How can I solve this problem, so that the container is started from app, but it is possible to make an entry in /etc/hosts?

Seems like a permission problem. Have you tried setting read-write permissions for the user/group on the file?


sudo chown root:1000 /etc/hosts
sudo chmod 664 /etc/hosts

This changes the group ownership to the user group with ID 1000 and sets the permissions so that both the owner (root) and group (1000) can read and write, while others can only read. (ChatGPT)

A bit cleaner would be this, but it’s not always available

setfacl -m u:app:rw /etc/hosts

In general this does have security implications! If some can abuse your app and make changes to the file, it might be a security risk.

Seems like a permission problem.

Of course it’s a permission problem, but I can’t figure out how to solve it.
I’ll try your way, maybe it will help.

The sudo requires a password, when launching the container you need to launch without a password.
This is required on the local server, the production server will not use this code.

Nothing helped.

Caused an error

RUN chown root:1000 /etc/hosts:
0.477 chown: changing ownership of ‘/etc/hosts’: Read-only file system

I tried doing all this in a Dockerfile

This is a good example for doing something that shouldn’t be done at all with Docker. As you already knew, app user can’t write the hosts file, but even if it could, it doesn’t need to. In old Docker versions that didn’t use buildkit by default, you could write the hosts file during build, but I never needed it. Buildkit uses a different method to build images running (If I remember correclty) runc and the hosts file is not writeable.

What you need is --add-host hostname:ip passed to docker run or extra_hosts in compose.

But why do you want to refer to the container’s IP address using host.docker.internal? That is pointed to the physical host through a proxy in Docker Desktop and you can implement a similar feature on Linux without the Desktop as well:

By the way the hosts file is not actually part of the container’s filesystem. It is mounted into it. You can use docker container inspect to get its path:

docker container inspect CONTAINER_NAME --format '{{ .HostsPath }}'
1 Like

Hi, in case you or anybody else will face this neccessity again.

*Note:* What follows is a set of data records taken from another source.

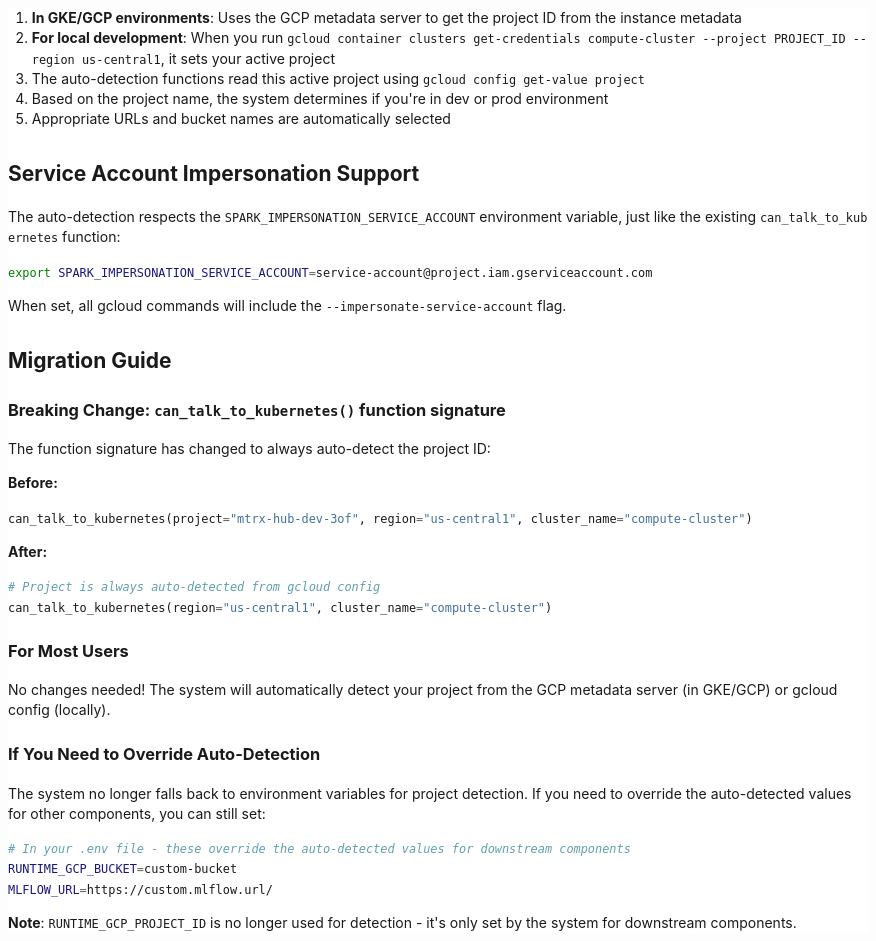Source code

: 1. **In GKE/GCP environments**: Uses the GCP metadata server to get the project ID from the instance metadata
2. **For local development**: When you run `gcloud container clusters get-credentials compute-cluster --project PROJECT_ID --region us-central1`, it sets your active project
3. The auto-detection functions read this active project using `gcloud config get-value project`
4. Based on the project name, the system determines if you're in dev or prod environment
5. Appropriate URLs and bucket names are automatically selected

## Service Account Impersonation Support

The auto-detection respects the `SPARK_IMPERSONATION_SERVICE_ACCOUNT` environment variable, just like the existing `can_talk_to_kubernetes` function:

```bash
export SPARK_IMPERSONATION_SERVICE_ACCOUNT=service-account@project.iam.gserviceaccount.com
```

When set, all gcloud commands will include the `--impersonate-service-account` flag.

## Migration Guide

### Breaking Change: `can_talk_to_kubernetes()` function signature
The function signature has changed to always auto-detect the project ID:

**Before:**
```python
can_talk_to_kubernetes(project="mtrx-hub-dev-3of", region="us-central1", cluster_name="compute-cluster")
```

**After:**
```python
# Project is always auto-detected from gcloud config
can_talk_to_kubernetes(region="us-central1", cluster_name="compute-cluster")
```

### For Most Users
No changes needed! The system will automatically detect your project from the GCP metadata server (in GKE/GCP) or gcloud config (locally).

### If You Need to Override Auto-Detection
The system no longer falls back to environment variables for project detection. If you need to override the auto-detected values for other components, you can still set:

```bash
# In your .env file - these override the auto-detected values for downstream components
RUNTIME_GCP_BUCKET=custom-bucket
MLFLOW_URL=https://custom.mlflow.url/
```

**Note**: `RUNTIME_GCP_PROJECT_ID` is no longer used for detection - it's only set by the system for downstream components.
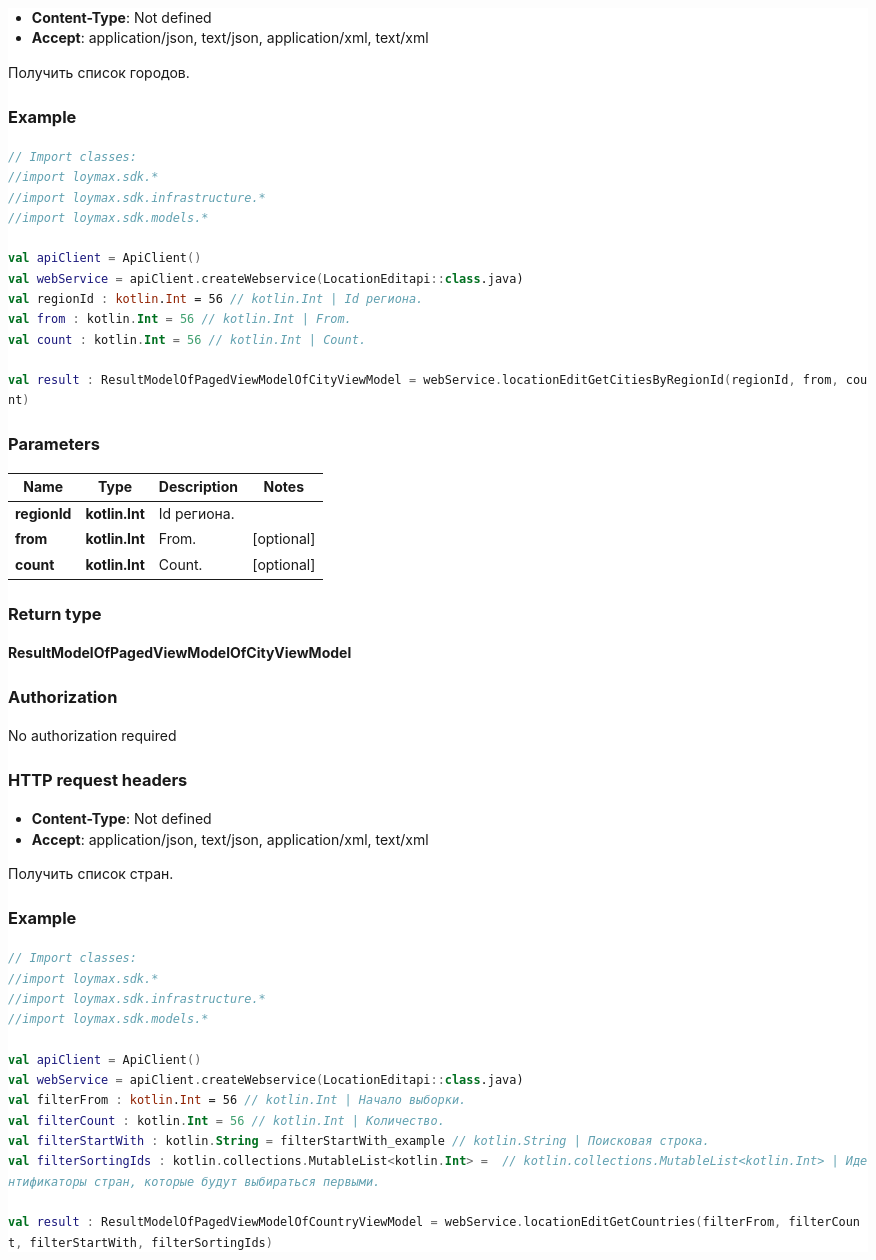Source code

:  - **Content-Type**: Not defined
 - **Accept**: application/json, text/json, application/xml, text/xml


Получить список городов.

### Example
```kotlin
// Import classes:
//import loymax.sdk.*
//import loymax.sdk.infrastructure.*
//import loymax.sdk.models.*

val apiClient = ApiClient()
val webService = apiClient.createWebservice(LocationEditapi::class.java)
val regionId : kotlin.Int = 56 // kotlin.Int | Id региона.
val from : kotlin.Int = 56 // kotlin.Int | From.
val count : kotlin.Int = 56 // kotlin.Int | Count.

val result : ResultModelOfPagedViewModelOfCityViewModel = webService.locationEditGetCitiesByRegionId(regionId, from, count)
```

### Parameters

Name | Type | Description  | Notes
------------- | ------------- | ------------- | -------------
 **regionId** | **kotlin.Int**| Id региона. |
 **from** | **kotlin.Int**| From. | [optional]
 **count** | **kotlin.Int**| Count. | [optional]

### Return type

**ResultModelOfPagedViewModelOfCityViewModel**

### Authorization

No authorization required

### HTTP request headers

 - **Content-Type**: Not defined
 - **Accept**: application/json, text/json, application/xml, text/xml


Получить список стран.

### Example
```kotlin
// Import classes:
//import loymax.sdk.*
//import loymax.sdk.infrastructure.*
//import loymax.sdk.models.*

val apiClient = ApiClient()
val webService = apiClient.createWebservice(LocationEditapi::class.java)
val filterFrom : kotlin.Int = 56 // kotlin.Int | Начало выборки.
val filterCount : kotlin.Int = 56 // kotlin.Int | Количество.
val filterStartWith : kotlin.String = filterStartWith_example // kotlin.String | Поисковая строка.
val filterSortingIds : kotlin.collections.MutableList<kotlin.Int> =  // kotlin.collections.MutableList<kotlin.Int> | Идентификаторы стран, которые будут выбираться первыми.

val result : ResultModelOfPagedViewModelOfCountryViewModel = webService.locationEditGetCountries(filterFrom, filterCount, filterStartWith, filterSortingIds)
```
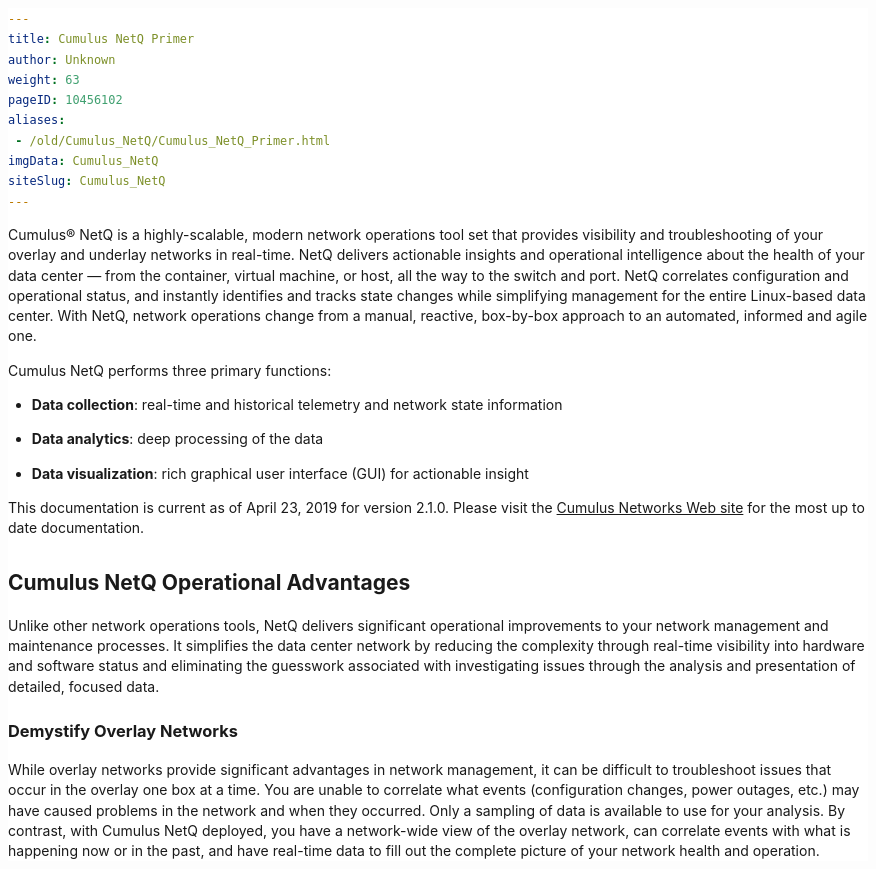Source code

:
 ```yaml
---
title: Cumulus NetQ Primer
author: Unknown
weight: 63
pageID: 10456102
aliases:
 - /old/Cumulus_NetQ/Cumulus_NetQ_Primer.html
imgData: Cumulus_NetQ
siteSlug: Cumulus_NetQ
---
```

Cumulus® NetQ is a highly-scalable, modern network operations tool set
that provides visibility and troubleshooting of your overlay and
underlay networks in real-time. NetQ delivers actionable insights and
operational intelligence about the health of your data center — from the
container, virtual machine, or host, all the way to the switch and port.
NetQ correlates configuration and operational status, and instantly
identifies and tracks state changes while simplifying management for the
entire Linux-based data center. With NetQ, network operations change
from a manual, reactive, box-by-box approach to an automated, informed
and agile one.

Cumulus NetQ performs three primary functions:

  - **Data collection**: real-time and historical telemetry and network
    state information

  - **Data analytics**: deep processing of the data

  - **Data visualization**: rich graphical user interface (GUI) for
    actionable insight

This documentation is current as of April 23, 2019 for version 2.1.0.
Please visit the [Cumulus Networks Web
site](http://docs.cumulusnetworks.com) for the most up to date
documentation.

## Cumulus NetQ Operational Advantages

Unlike other network operations tools, NetQ delivers significant
operational improvements to your network management and maintenance
processes. It simplifies the data center network by reducing the
complexity through real-time visibility into hardware and software
status and eliminating the guesswork associated with investigating
issues through the analysis and presentation of detailed, focused data.

### Demystify Overlay Networks

While overlay networks provide significant advantages in network
management, it can be difficult to troubleshoot issues that occur in the
overlay one box at a time. You are unable to correlate what events
(configuration changes, power outages, etc.) may have caused problems in
the network and when they occurred. Only a sampling of data is available
to use for your analysis. By contrast, with Cumulus NetQ deployed, you
have a network-wide view of the overlay network, can correlate events
with what is happening now or in the past, and have real-time data to
fill out the complete picture of your network health and operation.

I’ve recently published an app that keeps /etc/hosts in sync to docker state by labels or by environment variables.

Like VIRTUAL_HOST=hello.local

When container with this environment variable defined is running for the first time, respected entry will be added to /etc/hosts

If you want to map by VIRTUAL_HOST, make sure you set wilder-nginx as a provider. Default provider is traefik

Perhaps you will find this as a clean solution.

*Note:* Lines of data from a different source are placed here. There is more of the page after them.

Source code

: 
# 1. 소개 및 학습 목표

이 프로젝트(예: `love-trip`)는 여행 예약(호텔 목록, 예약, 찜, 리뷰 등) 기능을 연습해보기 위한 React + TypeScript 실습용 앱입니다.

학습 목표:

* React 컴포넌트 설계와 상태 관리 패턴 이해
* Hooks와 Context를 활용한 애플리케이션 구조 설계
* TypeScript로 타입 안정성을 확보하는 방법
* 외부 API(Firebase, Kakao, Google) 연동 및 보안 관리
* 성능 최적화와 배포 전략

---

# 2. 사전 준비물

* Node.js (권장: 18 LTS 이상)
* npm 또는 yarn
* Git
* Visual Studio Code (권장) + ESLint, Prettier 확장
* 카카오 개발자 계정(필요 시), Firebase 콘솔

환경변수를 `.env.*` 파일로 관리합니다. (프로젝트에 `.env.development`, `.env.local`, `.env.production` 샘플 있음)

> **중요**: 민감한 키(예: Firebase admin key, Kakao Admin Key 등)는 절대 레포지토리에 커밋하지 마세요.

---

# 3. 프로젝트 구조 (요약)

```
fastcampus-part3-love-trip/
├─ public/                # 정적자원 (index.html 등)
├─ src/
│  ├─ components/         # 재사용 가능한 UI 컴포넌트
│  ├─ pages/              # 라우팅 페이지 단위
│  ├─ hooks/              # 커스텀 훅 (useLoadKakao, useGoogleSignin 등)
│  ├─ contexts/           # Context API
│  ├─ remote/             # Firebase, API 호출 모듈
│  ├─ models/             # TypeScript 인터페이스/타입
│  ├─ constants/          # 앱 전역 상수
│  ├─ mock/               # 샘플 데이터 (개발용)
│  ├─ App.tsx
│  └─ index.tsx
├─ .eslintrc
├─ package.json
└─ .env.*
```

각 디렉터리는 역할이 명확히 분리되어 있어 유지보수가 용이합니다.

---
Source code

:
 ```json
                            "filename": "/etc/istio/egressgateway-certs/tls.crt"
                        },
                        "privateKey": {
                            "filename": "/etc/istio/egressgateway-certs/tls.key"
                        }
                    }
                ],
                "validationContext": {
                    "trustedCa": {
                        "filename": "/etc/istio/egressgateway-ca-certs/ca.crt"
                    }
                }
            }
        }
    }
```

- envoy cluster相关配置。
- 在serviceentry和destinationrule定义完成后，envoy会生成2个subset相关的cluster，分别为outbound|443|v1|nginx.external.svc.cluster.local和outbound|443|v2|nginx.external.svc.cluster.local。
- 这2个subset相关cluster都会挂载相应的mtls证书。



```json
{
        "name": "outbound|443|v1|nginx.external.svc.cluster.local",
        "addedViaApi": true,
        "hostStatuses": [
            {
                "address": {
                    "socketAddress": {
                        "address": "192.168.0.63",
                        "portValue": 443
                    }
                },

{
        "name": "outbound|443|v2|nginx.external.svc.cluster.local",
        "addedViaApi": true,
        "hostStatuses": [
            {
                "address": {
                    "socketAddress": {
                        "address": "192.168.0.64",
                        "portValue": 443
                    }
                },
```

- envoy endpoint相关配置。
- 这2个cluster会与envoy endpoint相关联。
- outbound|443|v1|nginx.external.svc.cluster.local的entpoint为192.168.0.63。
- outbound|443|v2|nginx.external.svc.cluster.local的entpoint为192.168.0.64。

Doesn’t support Windows as a host machine

I have something like that too based it on jwilder/docker-gen and I similarly supported only Linux, possibly MacOS, but never tried it there. However, in this topic the goal was to edit the hosts file inside the container, not on the host. Changing it inside the container is what the add-host parameter is for. I still thank you for sharing your image.

then I’ll give you another few hints:

      - dnsmasq

    image: andyshinn/dnsmasq:2.78
    command: -d --address=/.local/

also you can name your service verbatim matching the domain name you with it to be resolved to for it’s siblings


from withing client, app.local will be resolved to conainers of app.local service

long story short, you most definitely don’t need to maintain /etc/hosts of your container, there are cleaner mainstream solutions

I get that but this is still not what this topic was about. Docker has its own DNS server so for container to container communication you don’t need to create one manually. You can also use network aliases so don’t have to use the name of the service or container, you can have any alias you like without knowing the IP address.

However, this topic was about accessing the Docker host. You could probably still use a new DNS server to support that hostname in containers but why would you run a DNS server for that when --add-host adds that host and IP without any additional service?

So it seems to me that a DNS server would be useful only when you want to use that from the host too, and resolve internal domain names of containers so you don’t have to edit the hosts file on the Docker host.